Matrix Multiplication with Layer Normalization Example
This example demonstrates how to implement a fused matrix multiplication and layer normalization operation using Helion.
Imports
from __future__ import annotations
import torch
import torch.nn.functional as F
import helion
from helion._testing import run_example
import helion.language as hl
MatMul-LayerNorm Kernel
static_shapes=True gives a performance boost for matmuls
@helion.kernel(static_shapes=True)
def matmul_layernorm(
x: torch.Tensor, y: torch.Tensor, weight: torch.Tensor, bias: torch.Tensor
) -> torch.Tensor:
"""
Performs matrix multiplication followed by layer normalization.
Args:
x: First input tensor of shape [M, K]
y: Second input tensor of shape [K, N]
weight: Layer normalization weight parameter of shape [N]
bias: Layer normalization bias parameter of shape [N]
Returns:
Output tensor of shape [M, N] containing the result of matrix multiplication followed by layer normalization
"""
m, k = x.size()
k2 = y.size(0)
n = hl.register_reduction_dim(y.size(1))
assert k == k2, f"size mismatch {k} != {k2}"
assert weight.size(0) == n, f"weight size mismatch {weight.size(0)} != {n}"
assert bias.size(0) == n, f"bias size mismatch {bias.size(0)} != {n}"
out = torch.empty(
[m, n], dtype=torch.promote_types(x.dtype, y.dtype), device=x.device
)
for tile_m in hl.tile(m):
acc = hl.zeros([tile_m, n], dtype=torch.float32)
for tile_k in hl.tile(k):
mm = torch.matmul(x[tile_m, tile_k], y[tile_k, :])
acc = acc + mm
eps = 1e-5
var, mean = torch.var_mean(acc, dim=-1, keepdim=True, correction=0)
normalized = (acc - mean) * torch.rsqrt(var + eps)
acc = normalized * (weight[:].to(torch.float32)) + (bias[:].to(torch.float32))
out[tile_m, :] = acc
return out
Reference Implementation
def matmul_layernorm_pytorch(
x: torch.Tensor, y: torch.Tensor, weight: torch.Tensor, bias: torch.Tensor
) -> torch.Tensor:
"""
PyTorch reference implementation of matrix multiplication followed by layer normalization.
Args:
x: First input tensor of shape [M, K]
y: Second input tensor of shape [K, N]
weight: Layer normalization weight parameter of shape [N]

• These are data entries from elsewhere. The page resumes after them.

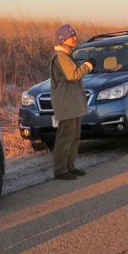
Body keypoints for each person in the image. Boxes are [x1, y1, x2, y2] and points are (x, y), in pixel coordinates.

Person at [50, 24, 94, 180]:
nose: (75, 38)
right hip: (66, 103)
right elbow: (73, 75)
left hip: (72, 103)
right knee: (65, 137)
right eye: (71, 36)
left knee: (74, 136)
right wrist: (88, 65)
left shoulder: (67, 55)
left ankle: (70, 166)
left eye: (74, 35)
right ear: (62, 39)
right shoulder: (60, 57)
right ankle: (60, 170)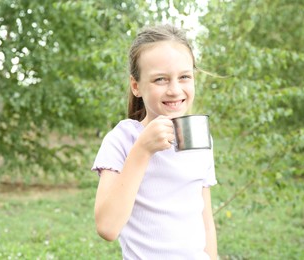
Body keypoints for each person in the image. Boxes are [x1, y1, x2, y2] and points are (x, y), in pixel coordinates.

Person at [92, 24, 218, 259]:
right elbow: (107, 228)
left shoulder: (199, 135)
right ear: (136, 86)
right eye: (160, 79)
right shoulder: (122, 140)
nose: (174, 89)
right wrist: (142, 149)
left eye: (184, 77)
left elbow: (205, 220)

bias: Layer normalization bias parameter of shape [N]
Returns:
Output tensor of shape [M, N] containing the result of matrix multiplication followed by layer normalization
"""
matmul_out = torch.matmul(x, y)
ln_out = F.layer_norm(
matmul_out.to(torch.float32),
normalized_shape=(matmul_out.shape[-1],),
weight=weight.to(torch.float32),
bias=bias.to(torch.float32),
)
return ln_out.to(torch.promote_types(x.dtype, y.dtype))
Verification Function
def check(m: int, k: int, n: int) -> None:
"""
Verify the matmul_layernorm kernel implementation against the PyTorch reference implementation.
Args:
m: First dimension of the first matrix
k: Second dimension of the first matrix / First dimension of the second matrix
n: Second dimension of the second matrix
"""
x = torch.randn([m, k], device="cuda", dtype=torch.float16)

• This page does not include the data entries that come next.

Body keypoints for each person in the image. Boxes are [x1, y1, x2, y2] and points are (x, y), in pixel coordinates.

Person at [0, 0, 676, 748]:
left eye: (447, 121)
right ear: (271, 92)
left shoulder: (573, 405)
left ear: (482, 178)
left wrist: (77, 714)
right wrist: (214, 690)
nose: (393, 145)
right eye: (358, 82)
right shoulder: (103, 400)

y = torch.randn([k, n], device="cuda", dtype=torch.float16)
weight = torch.randn([n], device="cuda", dtype=torch.float16)
bias = torch.randn([n], device="cuda", dtype=torch.float16)
run_example(matmul_layernorm, matmul_layernorm_pytorch, (x, y, weight, bias))
Main Function
def main() -> None:
"""
Main entry point that runs the matmul_layernorm kernel verification with different matrix sizes.
Tests with two configurations:
- 32x64 * 64x200
- 128x256 * 256x400
"""
# TODO(yf225): n=64 or 128 throws error, need to investigate
# check(32, 64, 64)
# check(32, 64, 128)
check(32, 64, 200)
check(128, 256, 400)
if __name__ == "__main__":
main()